* EXERCISE DIRECTIONS *
The response has to be every entry, printed word for word.
::: RECORDS SHOWN
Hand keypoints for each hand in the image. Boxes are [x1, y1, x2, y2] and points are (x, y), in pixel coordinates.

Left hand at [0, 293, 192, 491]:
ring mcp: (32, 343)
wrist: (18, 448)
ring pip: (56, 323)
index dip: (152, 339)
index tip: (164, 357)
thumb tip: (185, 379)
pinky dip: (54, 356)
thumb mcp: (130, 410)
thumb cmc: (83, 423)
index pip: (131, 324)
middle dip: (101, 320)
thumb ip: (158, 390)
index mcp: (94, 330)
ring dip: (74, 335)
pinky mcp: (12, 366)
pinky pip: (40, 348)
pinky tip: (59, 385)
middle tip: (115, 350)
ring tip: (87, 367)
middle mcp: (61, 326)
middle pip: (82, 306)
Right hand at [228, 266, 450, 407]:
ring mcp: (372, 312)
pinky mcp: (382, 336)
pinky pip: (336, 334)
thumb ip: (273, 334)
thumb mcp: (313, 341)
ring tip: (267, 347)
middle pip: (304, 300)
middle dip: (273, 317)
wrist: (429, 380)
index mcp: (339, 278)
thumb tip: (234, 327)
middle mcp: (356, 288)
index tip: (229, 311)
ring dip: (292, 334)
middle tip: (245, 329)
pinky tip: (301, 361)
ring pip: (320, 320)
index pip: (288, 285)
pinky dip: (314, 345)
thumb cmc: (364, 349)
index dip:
::::::
* TASK RESPONSE *
Hand keypoints for each hand in the image. Boxes are [x1, y1, x2, y2] and points are (x, y), in pixel coordinates.

Left hand at [0, 293, 192, 491]:
ring mcp: (32, 343)
wrist: (18, 448)
ring pip: (56, 323)
index dip: (152, 339)
index tip: (164, 357)
thumb tip: (185, 379)
pinky dip: (54, 356)
thumb mcp: (130, 410)
thumb cmc: (83, 423)
index pip: (131, 324)
middle dip: (101, 320)
thumb ip: (158, 390)
index mcp: (94, 330)
ring dip: (74, 335)
pinky mcp: (12, 366)
pinky pip: (40, 348)
pinky tip: (59, 385)
middle tip: (115, 350)
ring tip: (87, 367)
middle mcp: (61, 326)
middle pip: (82, 306)
Right hand at [228, 266, 450, 407]:
ring mcp: (372, 312)
pinky mcp: (382, 336)
pinky pip: (336, 334)
thumb ip: (273, 334)
thumb mcp: (313, 341)
ring tip: (267, 347)
middle pip: (304, 300)
middle dip: (273, 317)
wrist: (429, 380)
index mcp: (339, 278)
thumb tip: (234, 327)
middle mcp: (356, 288)
index tip: (229, 311)
ring dip: (292, 334)
middle tip: (245, 329)
pinky tip: (301, 361)
ring pip: (320, 320)
index pip: (288, 285)
pinky dip: (314, 345)
thumb cmc: (364, 349)
index dip:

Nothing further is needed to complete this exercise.